French Fast Food: Classic Crêpes Suzette

This is a special dessert which can be made in under half an hour. Don't fret if you don't own a crêpe pan, a 7" frying pan will do.
Course Dessert
Cuisine English
Prep Time 5 minutes
Cook Time 30 minutes
Total Time 35 minutes
Servings 16 crêpes


For the crêpes

  • 1 cup unbleached flour sifted
  • 1 pinch salt
  • 2 large eggs
  • 1 cup milk mixed with 1/4 cup water
  • 1/4 cup butter
  • 1 medium orange grated zest only
  • 1 tbsp caster (fine) sugar

For the sauce

  • 5 oz orange juice (from 3-4 medium oranges)
  • 1 medium orange grated zest only
  • 1 small lemon grated rind and juice
  • 1 tbsp caster (fine) sugar
  • 3 tbsp Grand Marnier, Cointreau or brandy
  • 1/4 cup unsalted butter
  • few tbsp, Grand Marnier, for flaming


  • Sift the flour and salt into a large mixing bowl.
  • Make a well in the centre of the flour and break the eggs into it, and then whisk the eggs and incorporate the flour.
  • Gradually add the milk/water mixture, whisking until the batter is smooth, with the consistency of thin cream.
  • Melt the butter in a large pan.
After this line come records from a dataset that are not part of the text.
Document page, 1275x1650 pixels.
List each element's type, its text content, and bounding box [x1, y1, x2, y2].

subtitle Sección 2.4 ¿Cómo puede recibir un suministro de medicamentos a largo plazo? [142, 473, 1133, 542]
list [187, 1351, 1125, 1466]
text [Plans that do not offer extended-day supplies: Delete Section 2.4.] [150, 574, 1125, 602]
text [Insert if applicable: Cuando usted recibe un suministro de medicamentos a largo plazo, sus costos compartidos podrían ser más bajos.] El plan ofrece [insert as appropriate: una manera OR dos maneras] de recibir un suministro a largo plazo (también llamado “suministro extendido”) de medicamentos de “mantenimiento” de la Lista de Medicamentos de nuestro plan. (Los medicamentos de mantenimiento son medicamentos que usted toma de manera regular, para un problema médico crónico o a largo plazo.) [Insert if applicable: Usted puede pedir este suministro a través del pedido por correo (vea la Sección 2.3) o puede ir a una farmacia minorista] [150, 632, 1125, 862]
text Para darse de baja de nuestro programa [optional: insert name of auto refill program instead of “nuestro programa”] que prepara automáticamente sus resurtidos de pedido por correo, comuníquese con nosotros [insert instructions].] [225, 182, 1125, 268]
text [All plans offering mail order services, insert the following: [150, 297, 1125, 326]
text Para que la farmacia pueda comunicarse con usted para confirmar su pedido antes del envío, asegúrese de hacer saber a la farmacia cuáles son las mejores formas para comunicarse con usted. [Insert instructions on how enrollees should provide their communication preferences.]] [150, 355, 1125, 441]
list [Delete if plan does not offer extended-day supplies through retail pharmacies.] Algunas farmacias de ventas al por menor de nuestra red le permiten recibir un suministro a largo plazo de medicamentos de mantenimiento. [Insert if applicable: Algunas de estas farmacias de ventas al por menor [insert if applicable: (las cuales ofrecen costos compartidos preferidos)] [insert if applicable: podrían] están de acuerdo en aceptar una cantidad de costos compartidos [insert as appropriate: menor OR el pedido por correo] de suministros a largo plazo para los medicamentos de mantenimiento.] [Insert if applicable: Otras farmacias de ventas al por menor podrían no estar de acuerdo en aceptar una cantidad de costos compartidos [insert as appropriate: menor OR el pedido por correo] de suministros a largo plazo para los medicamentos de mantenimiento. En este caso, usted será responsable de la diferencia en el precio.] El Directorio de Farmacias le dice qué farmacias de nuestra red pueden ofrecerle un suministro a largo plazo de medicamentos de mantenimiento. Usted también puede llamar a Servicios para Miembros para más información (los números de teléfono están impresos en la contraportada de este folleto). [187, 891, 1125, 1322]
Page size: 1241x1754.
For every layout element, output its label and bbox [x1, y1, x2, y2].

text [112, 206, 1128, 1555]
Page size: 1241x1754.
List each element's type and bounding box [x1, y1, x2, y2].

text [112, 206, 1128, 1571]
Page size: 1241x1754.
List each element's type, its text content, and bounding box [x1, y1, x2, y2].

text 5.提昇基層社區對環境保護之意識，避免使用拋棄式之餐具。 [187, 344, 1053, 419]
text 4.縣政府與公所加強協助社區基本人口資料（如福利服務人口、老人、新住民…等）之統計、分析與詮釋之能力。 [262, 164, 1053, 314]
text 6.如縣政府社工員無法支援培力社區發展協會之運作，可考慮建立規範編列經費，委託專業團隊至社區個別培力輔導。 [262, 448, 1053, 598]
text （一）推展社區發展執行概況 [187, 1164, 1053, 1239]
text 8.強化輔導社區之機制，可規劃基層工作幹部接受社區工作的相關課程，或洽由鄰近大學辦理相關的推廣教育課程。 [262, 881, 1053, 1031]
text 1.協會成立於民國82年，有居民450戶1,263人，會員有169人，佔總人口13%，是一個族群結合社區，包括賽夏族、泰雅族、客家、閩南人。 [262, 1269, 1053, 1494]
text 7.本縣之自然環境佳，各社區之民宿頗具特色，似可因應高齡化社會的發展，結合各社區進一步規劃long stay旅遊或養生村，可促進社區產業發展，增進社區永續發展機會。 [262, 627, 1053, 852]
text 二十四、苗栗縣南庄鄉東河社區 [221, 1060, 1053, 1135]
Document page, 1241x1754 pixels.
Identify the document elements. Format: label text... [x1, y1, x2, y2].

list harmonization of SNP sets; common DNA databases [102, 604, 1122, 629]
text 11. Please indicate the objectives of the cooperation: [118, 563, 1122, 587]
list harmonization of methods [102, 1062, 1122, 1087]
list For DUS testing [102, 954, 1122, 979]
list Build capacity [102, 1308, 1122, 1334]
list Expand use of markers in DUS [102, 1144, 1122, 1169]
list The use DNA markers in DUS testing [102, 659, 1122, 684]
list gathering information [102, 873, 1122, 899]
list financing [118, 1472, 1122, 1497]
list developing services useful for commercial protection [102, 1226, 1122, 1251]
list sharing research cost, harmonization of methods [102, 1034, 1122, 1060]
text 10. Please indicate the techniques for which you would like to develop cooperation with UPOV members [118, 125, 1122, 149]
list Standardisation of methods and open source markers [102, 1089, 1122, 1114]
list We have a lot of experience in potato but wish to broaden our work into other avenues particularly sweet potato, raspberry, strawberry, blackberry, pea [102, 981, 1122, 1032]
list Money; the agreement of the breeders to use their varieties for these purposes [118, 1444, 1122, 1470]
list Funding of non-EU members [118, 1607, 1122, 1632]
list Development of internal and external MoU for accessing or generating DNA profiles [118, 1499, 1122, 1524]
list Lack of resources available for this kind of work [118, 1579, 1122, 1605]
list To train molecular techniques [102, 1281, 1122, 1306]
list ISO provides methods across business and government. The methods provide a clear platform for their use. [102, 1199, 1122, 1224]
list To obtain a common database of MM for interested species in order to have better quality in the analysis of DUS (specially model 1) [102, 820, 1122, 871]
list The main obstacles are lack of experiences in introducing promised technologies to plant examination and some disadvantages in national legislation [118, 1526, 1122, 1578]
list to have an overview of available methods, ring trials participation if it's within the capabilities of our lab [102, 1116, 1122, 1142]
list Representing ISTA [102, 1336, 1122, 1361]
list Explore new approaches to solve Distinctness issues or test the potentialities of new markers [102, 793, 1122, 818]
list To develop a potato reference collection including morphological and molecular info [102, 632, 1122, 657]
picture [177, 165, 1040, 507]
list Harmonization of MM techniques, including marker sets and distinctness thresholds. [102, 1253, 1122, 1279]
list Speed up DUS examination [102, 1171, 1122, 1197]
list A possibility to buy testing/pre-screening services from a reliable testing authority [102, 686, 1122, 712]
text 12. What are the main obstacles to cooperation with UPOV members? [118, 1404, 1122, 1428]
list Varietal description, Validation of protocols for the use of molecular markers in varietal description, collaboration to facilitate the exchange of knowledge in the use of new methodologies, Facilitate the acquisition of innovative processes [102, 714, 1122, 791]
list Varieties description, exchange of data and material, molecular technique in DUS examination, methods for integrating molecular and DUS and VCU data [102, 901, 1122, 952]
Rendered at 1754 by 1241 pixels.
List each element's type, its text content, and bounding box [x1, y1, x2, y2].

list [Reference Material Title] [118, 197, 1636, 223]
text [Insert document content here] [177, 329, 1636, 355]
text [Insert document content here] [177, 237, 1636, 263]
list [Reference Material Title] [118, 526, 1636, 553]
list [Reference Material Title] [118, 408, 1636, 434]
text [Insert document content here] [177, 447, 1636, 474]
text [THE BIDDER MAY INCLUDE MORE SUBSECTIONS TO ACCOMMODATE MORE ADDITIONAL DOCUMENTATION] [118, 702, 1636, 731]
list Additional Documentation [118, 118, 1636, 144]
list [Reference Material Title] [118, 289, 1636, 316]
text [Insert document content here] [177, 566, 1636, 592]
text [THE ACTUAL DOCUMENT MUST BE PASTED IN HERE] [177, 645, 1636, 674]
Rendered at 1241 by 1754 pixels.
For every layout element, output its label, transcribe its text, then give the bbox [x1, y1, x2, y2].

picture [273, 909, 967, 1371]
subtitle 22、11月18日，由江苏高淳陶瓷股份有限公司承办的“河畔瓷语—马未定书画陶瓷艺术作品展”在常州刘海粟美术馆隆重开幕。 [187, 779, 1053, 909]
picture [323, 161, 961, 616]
Spoon 2 tbsp of the butter into the batter and whisk it in, then pour the rest into a small bowl and set aside. Stir the orange zest and caster sugar into the batter.
  • Heat the pan to high, then turn the heat down to medium. Using a paper towel dip into the melted butter and wipe on the pan. Spoon a ½ tbsp of batter at a time in a 7 in pan.
  • As soon as the batter hits the hot pan, tip it around from side to side to get the base evenly coated with batter. It should take only half a minute or so to cook; you can lift the edge with a palette knife to see if it’s tinged gold as it should be.
  • Flip the pancake over with palette knife – the other side will need a few seconds only – then simply slide it out of the pan onto a plate. You should end up with 15-16 crêpes.
  • Stack the pancakes between sheets of wax paper on a plate fitted over simmering water, to keep them warm while you make the rest.
  • Mix all the ingredients, except the butter, in a bowl.
  • Warm your serving plates at the same time,
  • Now melt the butter in the frying pan, pour in the sauce and allow it to heat very gently.
  • Then place the first crêpes in the pan and give it time to warm through before folding it in half and then in half again to make a triangular shape.
  • Slide this onto the very edge of the pan, tilt the pan slightly so the sauce runs back into the centre, then add the next crêpe. Continue like this until they’re all re-heated, folded and well soaked with the sauce.
  • You can flame them at this point if you like. Heat a metal ladle by holding it over a gas flame or by resting it on the edge of a hotplate, then, away from the heat, pour a little liqueur or brandy into it, return it to the heat to warm the spirit, then set light to it. Carry the flaming ladle to the table over the pan and pour the flames over the crêpes before serving on the warmed plates.